_Exercise details:_ Copy the listing that follows exactly. Its pictures do not belong in the copy.

_The input:_

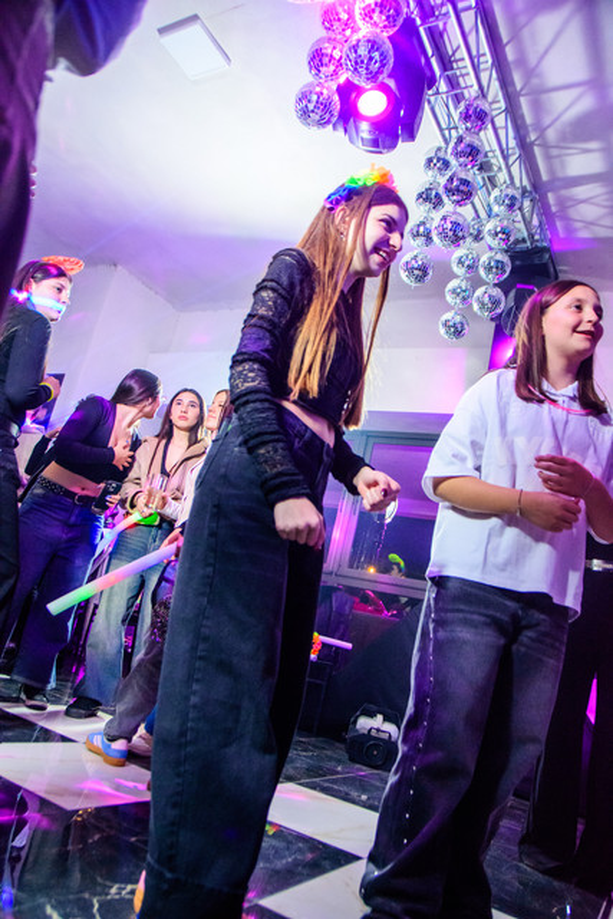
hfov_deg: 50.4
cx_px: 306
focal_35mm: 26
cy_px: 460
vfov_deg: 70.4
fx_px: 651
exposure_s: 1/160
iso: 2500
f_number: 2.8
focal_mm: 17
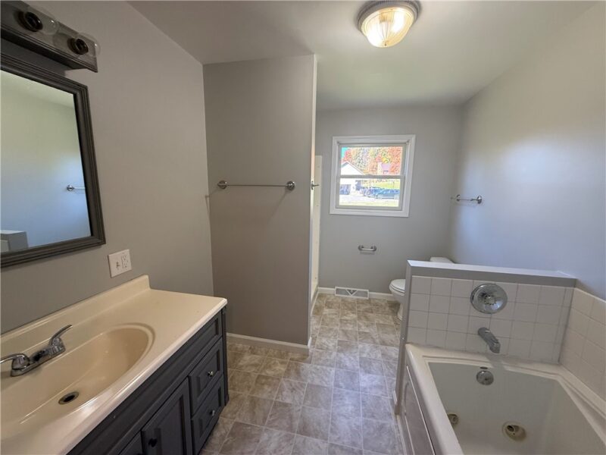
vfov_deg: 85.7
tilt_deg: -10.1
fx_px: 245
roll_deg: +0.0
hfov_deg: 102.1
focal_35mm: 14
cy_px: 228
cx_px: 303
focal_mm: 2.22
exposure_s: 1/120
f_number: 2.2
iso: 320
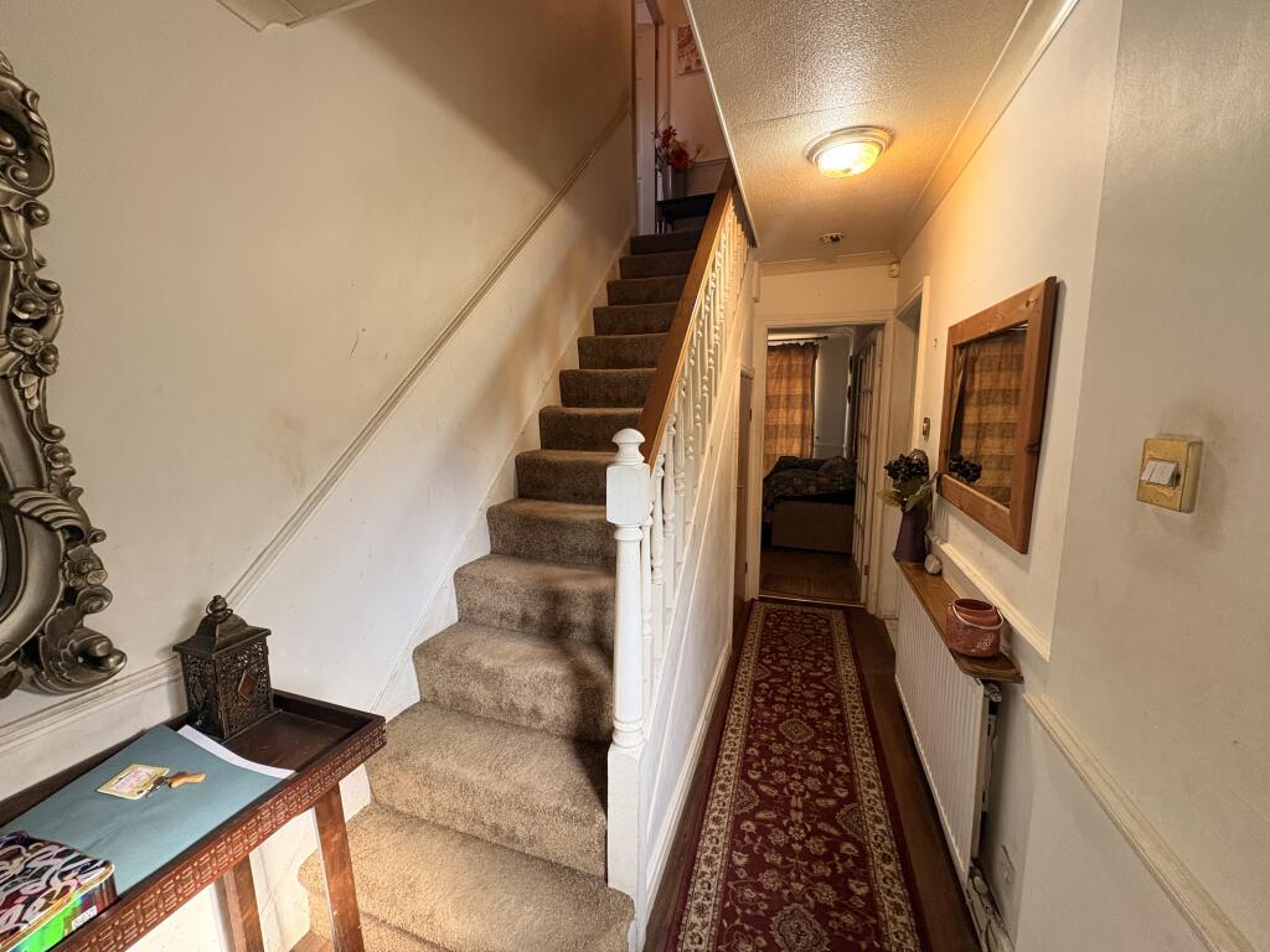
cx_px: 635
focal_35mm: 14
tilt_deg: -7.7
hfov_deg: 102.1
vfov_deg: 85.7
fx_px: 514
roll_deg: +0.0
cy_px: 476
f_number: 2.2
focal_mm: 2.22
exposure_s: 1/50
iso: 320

_Output:_
hfov_deg: 50.4
cx_px: 306
focal_35mm: 26
cy_px: 460
vfov_deg: 70.4
fx_px: 651
exposure_s: 1/160
iso: 2500
f_number: 2.8
focal_mm: 17
vfov_deg: 85.7
tilt_deg: -10.1
fx_px: 245
roll_deg: +0.0
hfov_deg: 102.1
focal_35mm: 14
cy_px: 228
cx_px: 303
focal_mm: 2.22
exposure_s: 1/120
f_number: 2.2
iso: 320
cx_px: 635
focal_35mm: 14
tilt_deg: -7.7
hfov_deg: 102.1
vfov_deg: 85.7
fx_px: 514
roll_deg: +0.0
cy_px: 476
f_number: 2.2
focal_mm: 2.22
exposure_s: 1/50
iso: 320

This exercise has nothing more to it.